The first spite house—as far as we know—was built in Marblehead, Massachusetts by a brother disappointed in the tiny share of land he got in the family inheritance. So he decided to to block his brothers’ views with a tall, skinny, and otherwise useless house on his tiny plot.
The story has repeated itself through the generations, like in 1925 when a Seattle resident asked to buy a parcel of yard from his neighbour to plant a garden. The neighbour was so insulted by the lowball offer that he built a two-storey 860-square-foot home over the plot, that’s barely five feet wide at its narrowest point, and only fifteen feet at its widest. I mean, jeez, how insulting was the offer?
Drive through the marshlands around Newbury, Massachusetts—there are a LOT of spite houses in Massachusetts as it turns out—and you’ll find a hot-pink single family home on an island in a salt marsh. The ‘Plum Island Pink House’ came about when a local woman agreed to a divorce on a condition that her ex-husband build her an exact replica of their home. Unfortunately, she didn’t specify where he had to build it, so he built the house smack in the middle of a salt marsh, with plumbing that only carried saltwater. It might be picturesque, but that house was built on some pretty salty foundations.
“Hah! Those Americans,” you laugh, “Vancouverites would only build houses that ridiculous to skirt the affordability crisis. We’d never stoop to such lows out of malice alone.” Well, don’t speak too soon, imagined reader, Vancouver is home to at least two buildings built purely out of spite.
Local writer Eve Lazarus discovered the oldest spite houses in town on the 100 block of West 10th. A neighbourly feud saw the owner of no. 148 build their house to butt right up against no. 150, intentionally blocking one of its bay windows. Both houses have been granted heritage status, enshrining the spat on a quiet block of Mount Pleasant for years to come.

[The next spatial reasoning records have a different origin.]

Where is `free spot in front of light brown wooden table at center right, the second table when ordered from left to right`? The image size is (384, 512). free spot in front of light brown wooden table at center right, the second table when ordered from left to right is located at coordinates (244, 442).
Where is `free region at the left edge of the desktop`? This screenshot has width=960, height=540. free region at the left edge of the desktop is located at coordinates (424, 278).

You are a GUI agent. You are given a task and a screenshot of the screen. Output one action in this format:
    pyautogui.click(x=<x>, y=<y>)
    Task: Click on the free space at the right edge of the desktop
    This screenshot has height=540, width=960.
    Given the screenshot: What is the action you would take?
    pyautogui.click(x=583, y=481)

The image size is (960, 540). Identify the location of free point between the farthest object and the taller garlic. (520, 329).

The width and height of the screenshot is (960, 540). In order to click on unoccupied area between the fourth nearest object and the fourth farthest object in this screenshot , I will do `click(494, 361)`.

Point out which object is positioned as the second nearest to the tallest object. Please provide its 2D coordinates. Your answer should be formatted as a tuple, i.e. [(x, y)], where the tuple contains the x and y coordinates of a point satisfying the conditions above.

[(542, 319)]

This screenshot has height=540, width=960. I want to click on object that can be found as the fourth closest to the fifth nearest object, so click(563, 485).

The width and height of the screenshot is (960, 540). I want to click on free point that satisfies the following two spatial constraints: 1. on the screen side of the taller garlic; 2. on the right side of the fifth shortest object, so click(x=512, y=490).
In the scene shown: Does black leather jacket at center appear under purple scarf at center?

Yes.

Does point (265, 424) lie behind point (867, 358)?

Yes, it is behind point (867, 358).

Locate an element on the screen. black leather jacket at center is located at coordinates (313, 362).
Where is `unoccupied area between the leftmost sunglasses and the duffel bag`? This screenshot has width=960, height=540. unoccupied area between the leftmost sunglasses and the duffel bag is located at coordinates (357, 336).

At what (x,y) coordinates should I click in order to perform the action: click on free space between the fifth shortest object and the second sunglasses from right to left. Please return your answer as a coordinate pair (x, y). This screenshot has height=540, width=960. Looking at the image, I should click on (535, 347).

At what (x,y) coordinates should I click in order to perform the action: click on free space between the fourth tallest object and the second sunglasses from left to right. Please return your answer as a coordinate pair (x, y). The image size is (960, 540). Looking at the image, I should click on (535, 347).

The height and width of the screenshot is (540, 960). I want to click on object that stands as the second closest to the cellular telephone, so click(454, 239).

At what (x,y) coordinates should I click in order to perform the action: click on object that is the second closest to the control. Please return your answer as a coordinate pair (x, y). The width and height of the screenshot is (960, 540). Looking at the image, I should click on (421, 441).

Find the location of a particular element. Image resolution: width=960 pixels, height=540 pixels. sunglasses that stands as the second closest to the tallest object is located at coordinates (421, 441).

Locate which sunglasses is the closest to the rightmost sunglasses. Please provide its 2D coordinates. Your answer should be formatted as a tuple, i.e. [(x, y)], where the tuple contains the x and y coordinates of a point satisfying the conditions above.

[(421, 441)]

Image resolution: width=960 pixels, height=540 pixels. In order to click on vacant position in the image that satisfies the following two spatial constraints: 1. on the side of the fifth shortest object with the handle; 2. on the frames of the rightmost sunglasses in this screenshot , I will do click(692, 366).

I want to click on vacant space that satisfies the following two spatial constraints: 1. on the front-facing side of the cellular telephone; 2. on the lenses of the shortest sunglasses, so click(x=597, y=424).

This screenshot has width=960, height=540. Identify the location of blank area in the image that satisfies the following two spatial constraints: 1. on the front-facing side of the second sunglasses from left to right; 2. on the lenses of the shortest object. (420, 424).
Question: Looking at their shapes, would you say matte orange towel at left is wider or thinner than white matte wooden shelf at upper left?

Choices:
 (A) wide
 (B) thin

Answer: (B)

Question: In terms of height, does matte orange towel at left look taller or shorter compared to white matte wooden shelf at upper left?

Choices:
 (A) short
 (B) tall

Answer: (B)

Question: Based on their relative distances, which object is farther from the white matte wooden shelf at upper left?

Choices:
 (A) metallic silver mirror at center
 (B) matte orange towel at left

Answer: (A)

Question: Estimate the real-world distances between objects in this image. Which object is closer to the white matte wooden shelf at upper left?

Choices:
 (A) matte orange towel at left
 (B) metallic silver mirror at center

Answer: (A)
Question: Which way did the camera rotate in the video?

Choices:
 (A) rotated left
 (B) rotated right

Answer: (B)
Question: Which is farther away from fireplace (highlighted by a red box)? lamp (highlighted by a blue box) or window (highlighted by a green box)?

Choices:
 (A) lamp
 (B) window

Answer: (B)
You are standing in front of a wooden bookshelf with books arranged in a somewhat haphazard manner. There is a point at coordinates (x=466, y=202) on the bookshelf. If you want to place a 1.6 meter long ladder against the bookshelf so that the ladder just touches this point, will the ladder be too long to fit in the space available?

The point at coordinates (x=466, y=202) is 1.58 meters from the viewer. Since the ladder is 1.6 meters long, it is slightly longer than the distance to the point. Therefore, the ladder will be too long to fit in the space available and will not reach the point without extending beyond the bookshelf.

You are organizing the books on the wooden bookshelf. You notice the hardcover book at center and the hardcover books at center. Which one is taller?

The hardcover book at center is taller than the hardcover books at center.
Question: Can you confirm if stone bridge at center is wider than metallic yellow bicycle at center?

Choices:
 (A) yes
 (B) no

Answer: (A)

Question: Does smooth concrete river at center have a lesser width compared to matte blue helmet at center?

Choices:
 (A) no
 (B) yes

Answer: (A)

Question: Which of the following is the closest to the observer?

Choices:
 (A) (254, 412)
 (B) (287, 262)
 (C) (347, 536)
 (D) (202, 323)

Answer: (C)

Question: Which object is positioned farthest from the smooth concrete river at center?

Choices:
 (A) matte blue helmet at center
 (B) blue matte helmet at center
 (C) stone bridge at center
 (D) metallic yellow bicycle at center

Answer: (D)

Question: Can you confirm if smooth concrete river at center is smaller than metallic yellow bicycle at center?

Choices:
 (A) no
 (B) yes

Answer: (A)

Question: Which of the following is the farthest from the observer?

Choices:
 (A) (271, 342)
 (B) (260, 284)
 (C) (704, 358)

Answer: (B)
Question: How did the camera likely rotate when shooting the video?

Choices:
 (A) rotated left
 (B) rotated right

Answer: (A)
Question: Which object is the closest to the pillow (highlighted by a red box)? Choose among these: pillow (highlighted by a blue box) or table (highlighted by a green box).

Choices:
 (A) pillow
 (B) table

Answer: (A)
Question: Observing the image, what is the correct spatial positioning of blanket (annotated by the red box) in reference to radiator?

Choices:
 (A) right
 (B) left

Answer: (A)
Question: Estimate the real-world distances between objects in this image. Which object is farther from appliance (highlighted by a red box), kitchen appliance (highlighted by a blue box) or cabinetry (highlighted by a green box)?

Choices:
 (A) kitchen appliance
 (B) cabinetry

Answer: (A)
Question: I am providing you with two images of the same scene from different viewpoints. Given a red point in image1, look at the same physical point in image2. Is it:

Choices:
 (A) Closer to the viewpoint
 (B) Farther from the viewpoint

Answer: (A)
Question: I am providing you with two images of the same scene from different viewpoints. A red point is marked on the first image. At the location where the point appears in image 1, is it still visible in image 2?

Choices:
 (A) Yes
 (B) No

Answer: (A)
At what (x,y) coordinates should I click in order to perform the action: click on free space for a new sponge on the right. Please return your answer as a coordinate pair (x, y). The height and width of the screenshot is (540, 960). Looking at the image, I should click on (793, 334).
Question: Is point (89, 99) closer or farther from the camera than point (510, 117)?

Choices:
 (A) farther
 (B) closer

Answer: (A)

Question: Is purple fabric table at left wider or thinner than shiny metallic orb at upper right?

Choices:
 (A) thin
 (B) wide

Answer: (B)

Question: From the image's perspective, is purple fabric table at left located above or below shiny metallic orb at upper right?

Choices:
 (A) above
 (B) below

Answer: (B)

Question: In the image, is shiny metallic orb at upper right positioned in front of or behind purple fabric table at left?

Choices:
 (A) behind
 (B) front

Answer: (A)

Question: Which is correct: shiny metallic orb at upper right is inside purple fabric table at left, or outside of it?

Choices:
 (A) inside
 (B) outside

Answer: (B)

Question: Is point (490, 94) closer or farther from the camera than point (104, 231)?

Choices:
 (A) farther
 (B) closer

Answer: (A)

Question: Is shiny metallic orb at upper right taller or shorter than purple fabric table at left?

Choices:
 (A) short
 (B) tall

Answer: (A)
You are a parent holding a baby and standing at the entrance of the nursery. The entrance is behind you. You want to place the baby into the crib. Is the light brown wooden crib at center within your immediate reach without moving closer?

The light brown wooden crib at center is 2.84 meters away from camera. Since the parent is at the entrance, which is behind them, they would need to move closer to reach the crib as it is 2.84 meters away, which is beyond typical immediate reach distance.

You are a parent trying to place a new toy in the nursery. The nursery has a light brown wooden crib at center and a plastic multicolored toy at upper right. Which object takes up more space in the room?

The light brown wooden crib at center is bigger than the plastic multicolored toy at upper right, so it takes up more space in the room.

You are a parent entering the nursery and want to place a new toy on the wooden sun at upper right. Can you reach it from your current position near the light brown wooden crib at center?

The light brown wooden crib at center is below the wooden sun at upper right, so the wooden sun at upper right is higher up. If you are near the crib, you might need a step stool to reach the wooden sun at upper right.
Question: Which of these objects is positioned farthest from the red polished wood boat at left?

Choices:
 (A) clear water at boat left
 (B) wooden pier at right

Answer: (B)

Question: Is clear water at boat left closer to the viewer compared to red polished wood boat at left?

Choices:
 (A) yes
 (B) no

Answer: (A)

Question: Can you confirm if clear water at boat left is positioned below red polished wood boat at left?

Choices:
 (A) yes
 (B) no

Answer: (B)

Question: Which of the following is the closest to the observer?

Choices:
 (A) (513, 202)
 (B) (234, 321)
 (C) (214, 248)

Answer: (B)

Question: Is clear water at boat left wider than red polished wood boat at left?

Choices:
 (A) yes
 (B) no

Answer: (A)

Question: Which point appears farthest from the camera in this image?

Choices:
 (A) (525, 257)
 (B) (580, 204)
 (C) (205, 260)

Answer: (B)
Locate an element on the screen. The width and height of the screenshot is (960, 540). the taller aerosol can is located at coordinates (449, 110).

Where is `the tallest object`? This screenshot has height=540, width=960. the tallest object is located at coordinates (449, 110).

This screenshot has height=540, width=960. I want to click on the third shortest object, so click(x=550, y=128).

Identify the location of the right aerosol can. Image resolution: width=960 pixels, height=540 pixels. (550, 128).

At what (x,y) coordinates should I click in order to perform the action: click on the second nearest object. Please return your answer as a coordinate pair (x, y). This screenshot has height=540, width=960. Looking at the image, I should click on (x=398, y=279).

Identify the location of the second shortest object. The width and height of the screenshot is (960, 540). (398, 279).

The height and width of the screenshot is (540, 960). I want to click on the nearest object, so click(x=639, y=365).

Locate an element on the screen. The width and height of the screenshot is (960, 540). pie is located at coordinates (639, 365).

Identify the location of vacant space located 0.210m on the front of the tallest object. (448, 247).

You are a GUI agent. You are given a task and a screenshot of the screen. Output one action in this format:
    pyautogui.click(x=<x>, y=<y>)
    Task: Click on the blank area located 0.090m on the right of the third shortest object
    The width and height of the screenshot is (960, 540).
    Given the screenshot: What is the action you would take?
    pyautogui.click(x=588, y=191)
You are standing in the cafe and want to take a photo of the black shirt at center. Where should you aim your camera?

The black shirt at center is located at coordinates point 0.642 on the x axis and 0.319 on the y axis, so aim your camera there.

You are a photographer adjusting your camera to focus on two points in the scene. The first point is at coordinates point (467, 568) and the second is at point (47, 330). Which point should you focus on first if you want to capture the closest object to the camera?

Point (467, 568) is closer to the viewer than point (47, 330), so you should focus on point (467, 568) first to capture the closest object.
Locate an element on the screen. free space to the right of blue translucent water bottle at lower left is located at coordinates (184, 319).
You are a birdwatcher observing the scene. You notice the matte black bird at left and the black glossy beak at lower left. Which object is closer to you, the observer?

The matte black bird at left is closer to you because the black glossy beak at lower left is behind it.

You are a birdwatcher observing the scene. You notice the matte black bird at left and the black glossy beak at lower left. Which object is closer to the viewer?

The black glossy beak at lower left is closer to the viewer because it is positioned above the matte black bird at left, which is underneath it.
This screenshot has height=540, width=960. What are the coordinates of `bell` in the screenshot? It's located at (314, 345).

Our most famous spite house, though, isn’t even a house. In 1913 Chang Toy, the owner of the Sam Kee import company, was feeling pretty rightfully pissed after the city expropriated most of his recently-purchased 30-foot lot in Chinatown to widen Pender St. He had barely more than five feet of width left to work with, but Toy wasn’t about to lose out on his investment. He put up a two-storey building with extended bay windows to maximize floor space. The building was busy, too, with retail on the main floor and a bustling barber shop and bathhouse in the basement. The Sam Kee building, as it’s known, stands to this day. It holds the record of narrowest freestanding commercial building in the world. Proof that success is the greatest ‘screw-you’ around.